EXERCISE DIRECTIONS: Only certain lines below are wanted: those starting at the line containing "تحلیل چالش های" and ending at the line containing "10.22059/ijaedr.2013.50961", both included, each retyped exactly.
DATA Start Marker
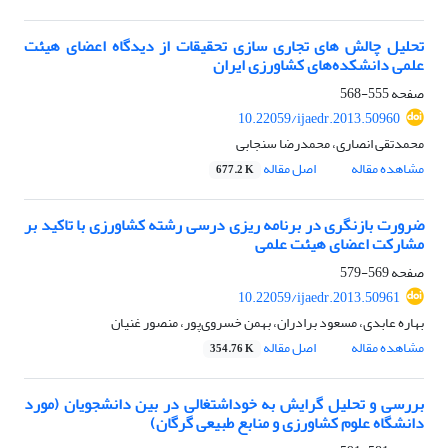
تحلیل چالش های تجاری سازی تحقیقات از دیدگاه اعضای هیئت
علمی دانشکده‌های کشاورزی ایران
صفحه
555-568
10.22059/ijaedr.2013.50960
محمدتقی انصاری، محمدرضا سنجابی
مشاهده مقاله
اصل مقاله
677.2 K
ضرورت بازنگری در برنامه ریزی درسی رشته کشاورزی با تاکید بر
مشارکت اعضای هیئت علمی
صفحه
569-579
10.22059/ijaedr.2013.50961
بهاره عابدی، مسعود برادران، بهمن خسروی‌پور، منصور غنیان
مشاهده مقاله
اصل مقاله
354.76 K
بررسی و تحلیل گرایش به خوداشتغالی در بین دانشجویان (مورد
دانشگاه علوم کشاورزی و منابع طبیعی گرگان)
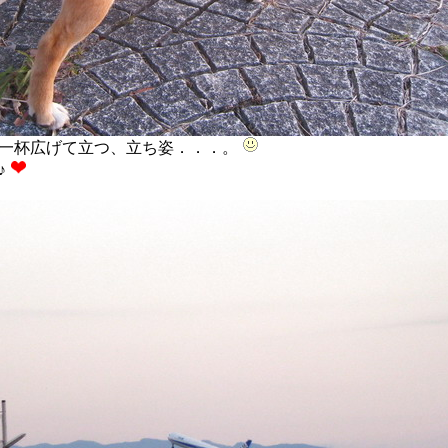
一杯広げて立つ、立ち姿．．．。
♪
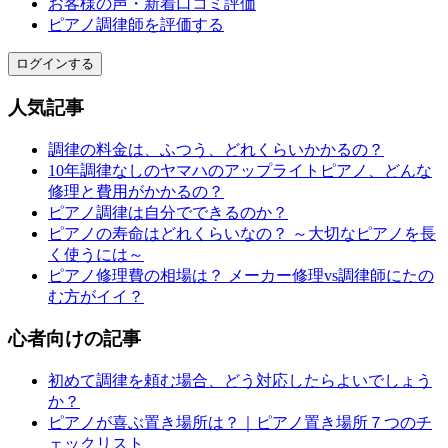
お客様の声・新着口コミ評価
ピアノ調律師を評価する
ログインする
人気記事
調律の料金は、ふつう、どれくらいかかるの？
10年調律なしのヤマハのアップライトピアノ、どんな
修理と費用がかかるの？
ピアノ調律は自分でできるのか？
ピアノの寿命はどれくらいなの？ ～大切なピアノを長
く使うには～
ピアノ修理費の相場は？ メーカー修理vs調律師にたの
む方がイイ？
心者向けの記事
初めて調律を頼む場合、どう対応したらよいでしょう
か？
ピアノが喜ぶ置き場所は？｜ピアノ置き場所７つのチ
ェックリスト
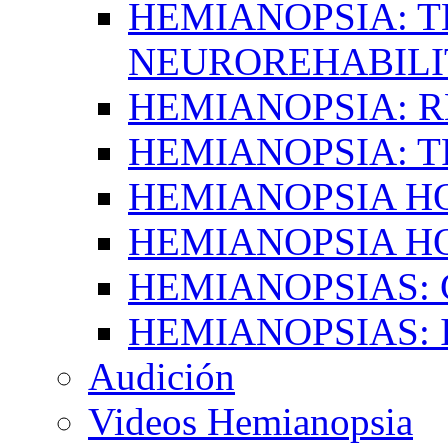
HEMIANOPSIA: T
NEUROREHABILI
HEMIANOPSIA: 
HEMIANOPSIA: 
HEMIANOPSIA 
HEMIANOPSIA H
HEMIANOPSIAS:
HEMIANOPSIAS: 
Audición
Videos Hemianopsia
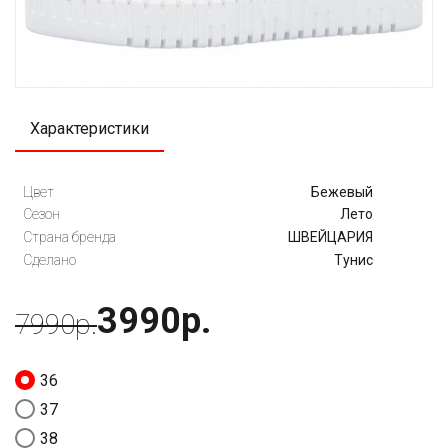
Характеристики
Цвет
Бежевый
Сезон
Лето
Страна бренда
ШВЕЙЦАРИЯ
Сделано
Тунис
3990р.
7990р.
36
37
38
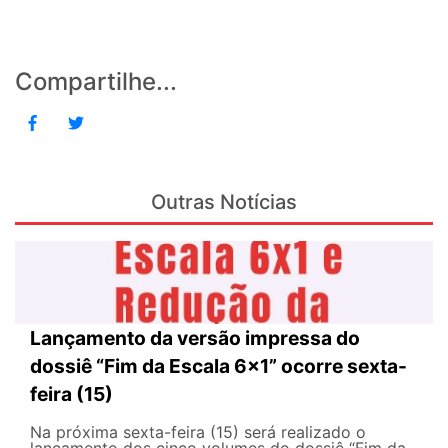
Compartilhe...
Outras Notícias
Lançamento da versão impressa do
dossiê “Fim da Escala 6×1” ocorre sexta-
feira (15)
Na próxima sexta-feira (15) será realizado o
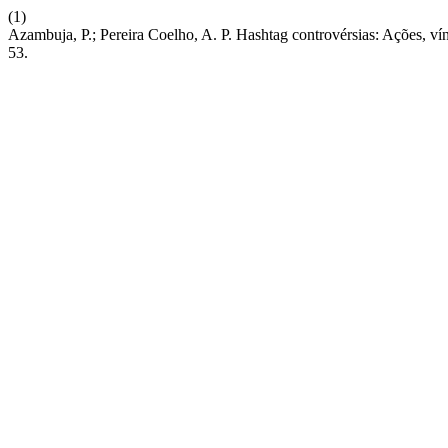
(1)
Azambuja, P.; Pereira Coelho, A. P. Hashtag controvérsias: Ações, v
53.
DATA End Marker
DATA Start Marker
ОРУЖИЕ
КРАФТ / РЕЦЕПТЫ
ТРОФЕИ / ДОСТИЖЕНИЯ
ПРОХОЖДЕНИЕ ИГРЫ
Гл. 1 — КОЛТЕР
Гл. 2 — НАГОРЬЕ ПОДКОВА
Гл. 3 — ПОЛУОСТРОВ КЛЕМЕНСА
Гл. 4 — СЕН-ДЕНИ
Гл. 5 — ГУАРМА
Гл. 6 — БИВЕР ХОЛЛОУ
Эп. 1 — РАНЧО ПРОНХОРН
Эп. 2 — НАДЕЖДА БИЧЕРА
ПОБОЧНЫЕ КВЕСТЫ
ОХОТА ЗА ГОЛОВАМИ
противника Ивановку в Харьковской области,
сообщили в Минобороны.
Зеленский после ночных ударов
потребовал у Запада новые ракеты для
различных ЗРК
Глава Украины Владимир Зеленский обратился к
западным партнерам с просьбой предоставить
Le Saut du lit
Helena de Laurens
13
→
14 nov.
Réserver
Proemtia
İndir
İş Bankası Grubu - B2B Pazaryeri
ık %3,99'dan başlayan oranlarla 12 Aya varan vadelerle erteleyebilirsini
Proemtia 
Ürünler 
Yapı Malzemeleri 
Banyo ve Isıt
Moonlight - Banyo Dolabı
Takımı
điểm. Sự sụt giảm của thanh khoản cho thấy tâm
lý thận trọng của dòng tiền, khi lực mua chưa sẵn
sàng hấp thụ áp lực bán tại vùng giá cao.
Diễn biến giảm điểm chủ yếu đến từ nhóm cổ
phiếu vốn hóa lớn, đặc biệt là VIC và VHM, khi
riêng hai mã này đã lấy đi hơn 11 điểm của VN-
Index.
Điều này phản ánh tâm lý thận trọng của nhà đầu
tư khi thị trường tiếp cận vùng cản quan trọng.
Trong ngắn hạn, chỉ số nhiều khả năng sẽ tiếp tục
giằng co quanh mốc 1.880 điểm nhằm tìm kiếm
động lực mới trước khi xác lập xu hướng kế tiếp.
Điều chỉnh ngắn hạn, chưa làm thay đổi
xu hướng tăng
DATA End Marker
DATA Start Marker
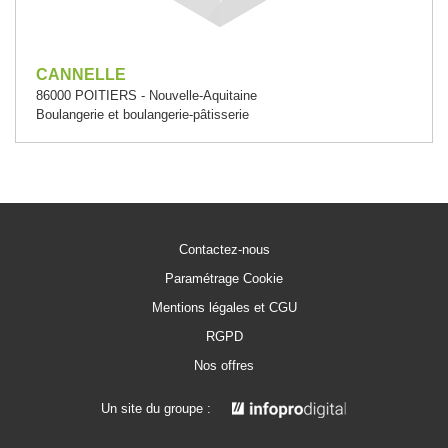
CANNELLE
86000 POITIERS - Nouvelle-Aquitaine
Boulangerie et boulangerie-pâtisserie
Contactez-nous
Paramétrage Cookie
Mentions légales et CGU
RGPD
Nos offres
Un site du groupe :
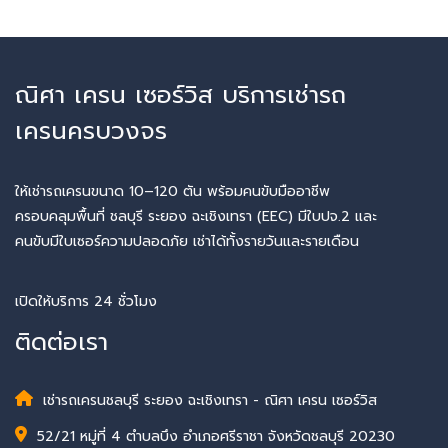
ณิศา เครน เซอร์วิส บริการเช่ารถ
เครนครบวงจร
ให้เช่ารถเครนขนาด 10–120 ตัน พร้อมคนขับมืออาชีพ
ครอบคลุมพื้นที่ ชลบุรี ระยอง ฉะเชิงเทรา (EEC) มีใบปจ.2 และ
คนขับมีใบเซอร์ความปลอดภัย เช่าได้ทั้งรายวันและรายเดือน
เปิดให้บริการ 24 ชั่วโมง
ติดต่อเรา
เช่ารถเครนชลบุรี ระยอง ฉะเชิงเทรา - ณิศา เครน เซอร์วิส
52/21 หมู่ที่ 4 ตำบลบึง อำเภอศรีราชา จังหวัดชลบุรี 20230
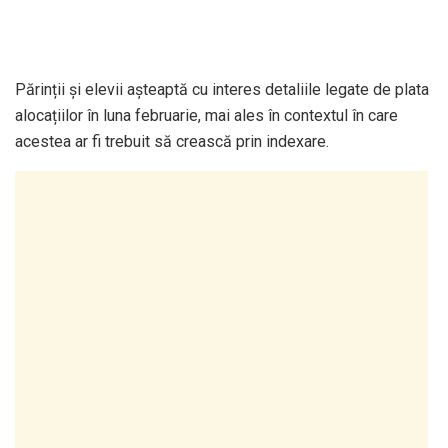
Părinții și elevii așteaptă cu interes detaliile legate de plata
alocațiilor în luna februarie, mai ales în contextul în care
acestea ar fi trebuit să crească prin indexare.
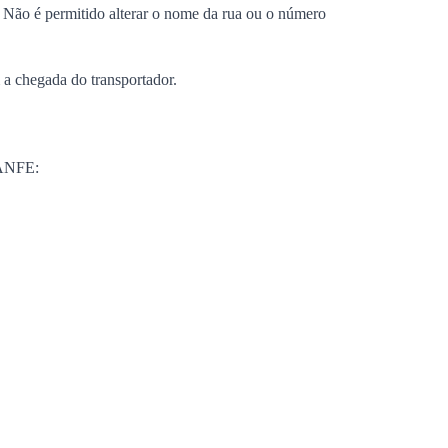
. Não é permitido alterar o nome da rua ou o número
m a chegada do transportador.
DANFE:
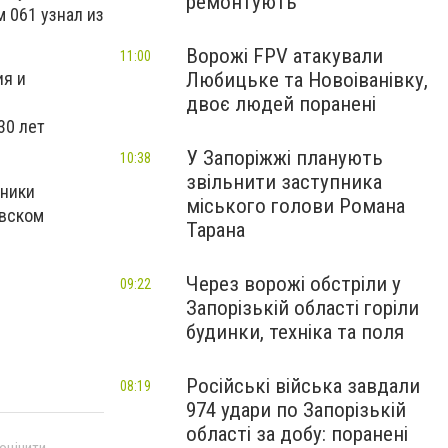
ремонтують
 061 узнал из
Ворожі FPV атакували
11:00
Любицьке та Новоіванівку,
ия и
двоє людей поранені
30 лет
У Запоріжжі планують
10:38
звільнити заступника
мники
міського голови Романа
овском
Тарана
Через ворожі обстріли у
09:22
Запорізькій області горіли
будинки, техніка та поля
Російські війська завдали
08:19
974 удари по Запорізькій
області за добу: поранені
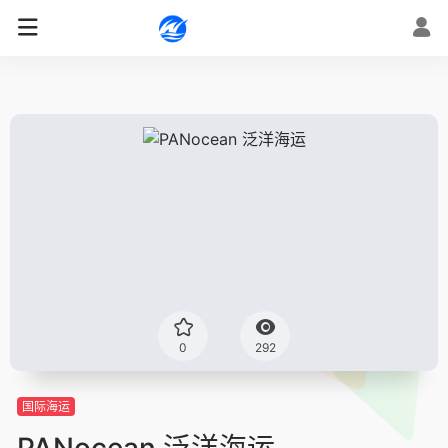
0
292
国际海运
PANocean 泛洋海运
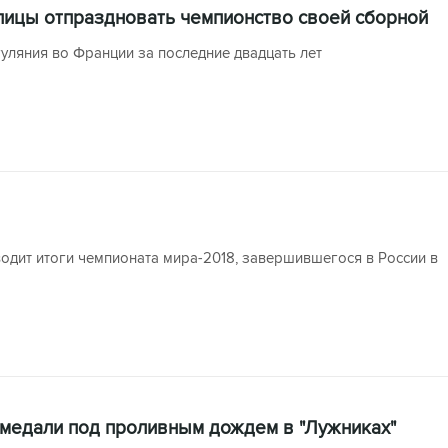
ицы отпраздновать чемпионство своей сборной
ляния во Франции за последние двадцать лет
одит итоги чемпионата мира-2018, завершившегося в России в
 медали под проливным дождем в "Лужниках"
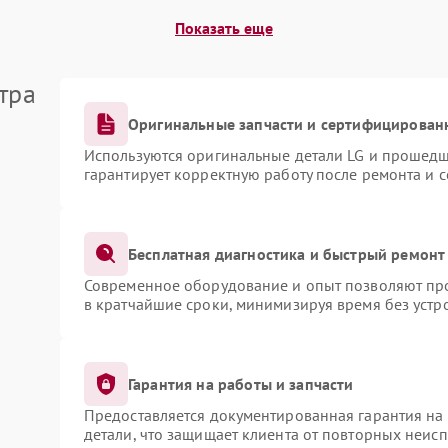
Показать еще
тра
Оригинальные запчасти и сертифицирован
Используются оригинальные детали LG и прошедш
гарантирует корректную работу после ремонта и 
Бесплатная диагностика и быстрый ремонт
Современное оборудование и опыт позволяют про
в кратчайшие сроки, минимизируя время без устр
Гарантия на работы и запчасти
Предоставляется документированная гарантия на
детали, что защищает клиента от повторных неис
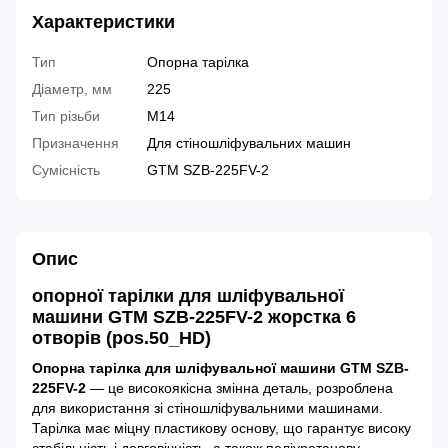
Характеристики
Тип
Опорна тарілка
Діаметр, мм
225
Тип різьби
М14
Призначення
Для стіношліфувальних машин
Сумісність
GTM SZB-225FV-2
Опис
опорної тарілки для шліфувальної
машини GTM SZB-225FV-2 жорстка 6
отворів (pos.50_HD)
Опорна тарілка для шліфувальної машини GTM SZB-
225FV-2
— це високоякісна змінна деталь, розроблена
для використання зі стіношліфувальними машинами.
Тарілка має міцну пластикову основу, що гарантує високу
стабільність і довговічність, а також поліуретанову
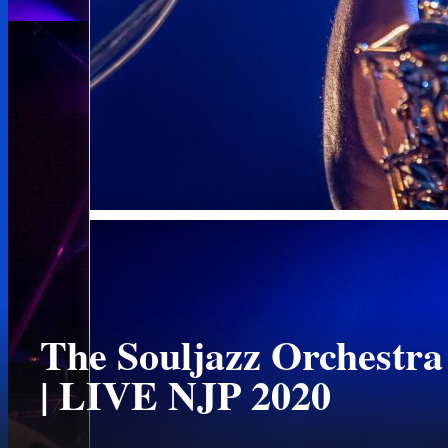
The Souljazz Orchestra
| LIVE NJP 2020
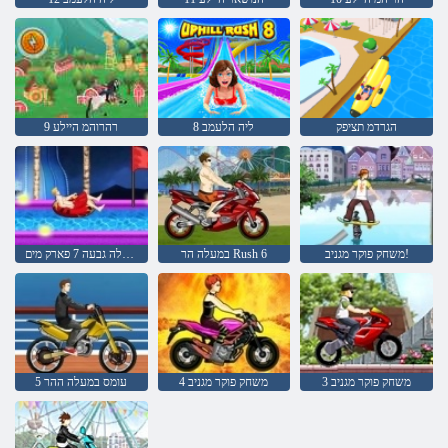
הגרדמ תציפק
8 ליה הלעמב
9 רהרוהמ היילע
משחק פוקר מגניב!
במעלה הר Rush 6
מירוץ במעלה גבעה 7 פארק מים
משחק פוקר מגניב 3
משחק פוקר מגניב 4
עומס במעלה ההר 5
DATA End Marker
TASK SOLUTION:
تحلیل چالش های تجاری سازی تحقیقات از دیدگاه اعضای هیئت
علمی دانشکده‌های کشاورزی ایران
صفحه
555-568
10.22059/ijaedr.2013.50960
محمدتقی انصاری، محمدرضا سنجابی
مشاهده مقاله
اصل مقاله
677.2 K
ضرورت بازنگری در برنامه ریزی درسی رشته کشاورزی با تاکید بر
مشارکت اعضای هیئت علمی
صفحه
569-579
10.22059/ijaedr.2013.50961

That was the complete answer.